Several components of the CSLU Toolkit use OpenGL for their graphics display. Depending on your computer hardware, these displays may or may not take advantage of hardware acceleration for OpenGL. Most 3-D video cards made in the last year have support for this acceleration. Getting OpenGL acceleration working on your computer can be an arduous task.
If you are using Windows NT 4.0, Windows 98, Windows 95 OSR2+, or Windows 2000, OpenGL should have been installed as part of your operating system. If you are using and older version of Windows 95, you'll need to get copies of two DLL files: GLU32.DLL and OPENGL32.DLL. These files must be somewhere on your system path.
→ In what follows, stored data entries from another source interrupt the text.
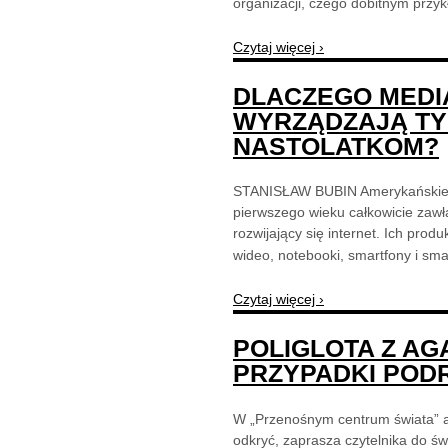
organizacji, czego dobitnym przy
Czytaj więcej ›
DLACZEGO MEDI
WYRZĄDZAJĄ TY
NASTOLATKOM?
STANISŁAW BUBIN Amerykańskie f
pierwszego wieku całkowicie zawł
rozwijający się internet. Ich prod
wideo, notebooki, smartfony i smar
Czytaj więcej ›
POLIGLOTA Z AGA
PRZYPADKI POD
W „Przenośnym centrum świata” au
odkryć, zaprasza czytelnika do św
You can get these files from the Microsoft FTP Site.
You'll also want to make sure that you've installed the latest video drivers for your graphics card. Please check with your computer or video card manufacturer for these drivers. Most companies provide them free of charge on the Internet.
We've found that some drivers and cards have incomplete or flawed implementations of OpenGL. Below are some instructions on how to get things working with these troublesome cards!
Diamond Viper V330 (Nvidia Riva 128)
The latest Diamond supplied drivers under Windows 98 crash consistently when trying to run any of the OpenGL Toolkit components. A typical symptom is a blue screen with some sort of "VXD" error. One known driver version which does NOT work is: Nvidia v 4.10.1998
The latest reference drivers for Nvidia-based cards can be downloaded from http://www.nvidia.com. These drivers work fine with OpenGL, though they have an acknowledged bug which causes Baldi to display half of his palette. To avoid this problem, select the "Vertex Array Workaround" in the Baldi configuration dialogue.
The latest known working version of the Nvidia drivers is: v4.11.01.0337
Diamond V550 & V770 (Nvidia TNT/TNT2)
These cards have reportedly given the same behavior as the V330. Try downloading the reference drivers from Nvidia to fix it.
ATI Rage LT Pro
This video card is becoming popular in high-end laptop computers, and is one of the first portable display adapters to provide hardware OpenGL acceleration. The final release of the drivers is not available, but ATI does have a beta driver that you can download. The hardware acceleration works in 16-bit color depths only.